Four HP Research Projects Are Halted

July 21, 2005

SAN JOSE, Calif. – As part of a massive restructuring that includes 14,500 job cuts companywide, Hewlett-Packard Co. is discontinuing four research projects at HP Labs, including one headed by pioneering technologist Alan Kay.

About 10 percent , or 70, of HP Labs’ 700 employees worldwide will receive layoff notices but some may find work elsewhere in the company.

On Tuesday, HP Chief Executive Mark Hurd said a similar percentage of HP’s total work force of 151,000 would be cut over 18 months.

Details of the research cuts were first reported in Thursday’s editions of the San Jose Mercury News, which obtained an internal e-mail sent to employees by HP Labs Director Dick Lampman.

On Tuesday, Hurd said the restructuring’s impact on research would be minimal.

Discontinued research projects include Kay’s Advanced Software Research team, which was looking into a new operating system for the Internet. Kay, who is leaving HP, is best known for his work in graphical user interfaces while working at Xerox’s research lab in the 1970s. He also pioneered modern programming languages.

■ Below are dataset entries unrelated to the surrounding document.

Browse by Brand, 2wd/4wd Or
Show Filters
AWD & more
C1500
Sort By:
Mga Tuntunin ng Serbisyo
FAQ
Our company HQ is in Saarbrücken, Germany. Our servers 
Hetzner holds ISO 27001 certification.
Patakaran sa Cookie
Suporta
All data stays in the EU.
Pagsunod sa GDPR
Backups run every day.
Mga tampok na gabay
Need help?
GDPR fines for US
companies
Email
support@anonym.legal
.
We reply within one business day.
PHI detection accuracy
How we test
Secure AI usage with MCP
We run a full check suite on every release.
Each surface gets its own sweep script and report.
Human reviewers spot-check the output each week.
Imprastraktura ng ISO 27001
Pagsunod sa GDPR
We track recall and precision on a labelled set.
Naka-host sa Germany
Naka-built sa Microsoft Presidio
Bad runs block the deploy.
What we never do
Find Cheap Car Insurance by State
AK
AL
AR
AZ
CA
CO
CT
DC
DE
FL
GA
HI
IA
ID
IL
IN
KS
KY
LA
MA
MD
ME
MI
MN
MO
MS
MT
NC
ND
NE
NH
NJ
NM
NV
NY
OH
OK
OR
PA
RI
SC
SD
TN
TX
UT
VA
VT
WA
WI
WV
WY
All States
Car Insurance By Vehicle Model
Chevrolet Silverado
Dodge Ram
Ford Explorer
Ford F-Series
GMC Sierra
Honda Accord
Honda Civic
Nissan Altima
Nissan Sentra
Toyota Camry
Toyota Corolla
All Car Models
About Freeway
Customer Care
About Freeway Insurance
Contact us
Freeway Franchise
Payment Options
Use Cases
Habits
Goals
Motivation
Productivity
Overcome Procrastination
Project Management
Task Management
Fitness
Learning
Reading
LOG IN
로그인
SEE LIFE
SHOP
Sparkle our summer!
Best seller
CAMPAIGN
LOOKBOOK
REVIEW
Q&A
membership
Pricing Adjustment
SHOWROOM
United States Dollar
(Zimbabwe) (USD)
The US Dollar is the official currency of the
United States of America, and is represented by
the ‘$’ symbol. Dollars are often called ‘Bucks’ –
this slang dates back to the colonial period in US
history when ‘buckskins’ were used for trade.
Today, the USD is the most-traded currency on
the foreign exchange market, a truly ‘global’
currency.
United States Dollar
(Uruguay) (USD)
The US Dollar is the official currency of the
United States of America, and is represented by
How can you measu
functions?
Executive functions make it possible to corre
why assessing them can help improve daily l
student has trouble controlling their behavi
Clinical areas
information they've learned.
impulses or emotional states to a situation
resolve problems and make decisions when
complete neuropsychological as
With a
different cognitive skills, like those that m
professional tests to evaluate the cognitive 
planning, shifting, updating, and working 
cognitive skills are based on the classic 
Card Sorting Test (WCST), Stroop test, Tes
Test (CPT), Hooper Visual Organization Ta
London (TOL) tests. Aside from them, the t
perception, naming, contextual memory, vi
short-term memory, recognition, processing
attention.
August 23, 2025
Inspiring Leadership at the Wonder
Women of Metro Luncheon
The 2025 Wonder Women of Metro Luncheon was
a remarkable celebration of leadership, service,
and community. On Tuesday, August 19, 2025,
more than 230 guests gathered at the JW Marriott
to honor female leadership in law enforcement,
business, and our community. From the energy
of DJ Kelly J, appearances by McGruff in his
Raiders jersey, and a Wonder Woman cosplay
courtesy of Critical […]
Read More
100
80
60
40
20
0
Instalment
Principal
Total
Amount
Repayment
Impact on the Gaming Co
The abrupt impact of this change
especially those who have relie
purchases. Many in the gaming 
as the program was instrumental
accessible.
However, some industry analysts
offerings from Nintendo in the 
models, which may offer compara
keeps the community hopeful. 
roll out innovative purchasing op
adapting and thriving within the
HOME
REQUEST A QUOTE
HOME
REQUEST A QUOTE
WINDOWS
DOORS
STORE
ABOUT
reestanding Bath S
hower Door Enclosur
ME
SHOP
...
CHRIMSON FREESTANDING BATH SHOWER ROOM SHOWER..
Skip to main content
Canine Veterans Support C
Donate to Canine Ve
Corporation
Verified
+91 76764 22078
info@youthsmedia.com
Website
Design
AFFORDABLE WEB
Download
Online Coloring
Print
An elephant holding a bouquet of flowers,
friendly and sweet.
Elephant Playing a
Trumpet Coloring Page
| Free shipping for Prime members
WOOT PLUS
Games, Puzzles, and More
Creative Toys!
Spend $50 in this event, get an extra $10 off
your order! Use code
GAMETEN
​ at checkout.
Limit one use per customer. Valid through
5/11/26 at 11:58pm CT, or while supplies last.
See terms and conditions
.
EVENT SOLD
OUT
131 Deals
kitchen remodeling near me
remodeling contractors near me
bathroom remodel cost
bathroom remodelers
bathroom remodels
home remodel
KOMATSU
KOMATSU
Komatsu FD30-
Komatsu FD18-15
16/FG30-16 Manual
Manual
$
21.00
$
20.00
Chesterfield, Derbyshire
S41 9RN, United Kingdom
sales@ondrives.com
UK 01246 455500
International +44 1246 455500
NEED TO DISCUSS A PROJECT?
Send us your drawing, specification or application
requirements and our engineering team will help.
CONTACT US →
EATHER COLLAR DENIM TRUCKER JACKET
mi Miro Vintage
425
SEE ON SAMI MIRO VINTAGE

Kay, who joined HP as a senior fellow in 2002, did not immediately return an e-mail message seeking comment Thursday.

The other cut projects include HP’s Cambridge Research Lab, which studied health-related technology in Cambridge, Mass.; the Consumer Applications and Systems Laboratory, the Emerging Technologies Laboratory and Kay’s Advanced Software Research team. With the exception of the Cambridge lab, all the cut projects were based in Palo Alto.

HP Labs spokesman Dave Berman said the company is refocusing research and development on areas where it can have the greatest medium to long-term impact.

“It doesn’t mean that some of the projects that were discontinued were not worthwhile, but when you have to prioritize your resources, you want to put them where you think they’re going to have the greatest impact on the company,” Berman said Thursday.

Other HP projects will continue, including its well-known research in nanotechnology and quantum computing. The company also will continue to study enterprise computing technologies, imaging and printing, and information technology services.

“All of those things are going forward and are continuing,” Berman said. “We’ll be able to use resources in a more focused way now.”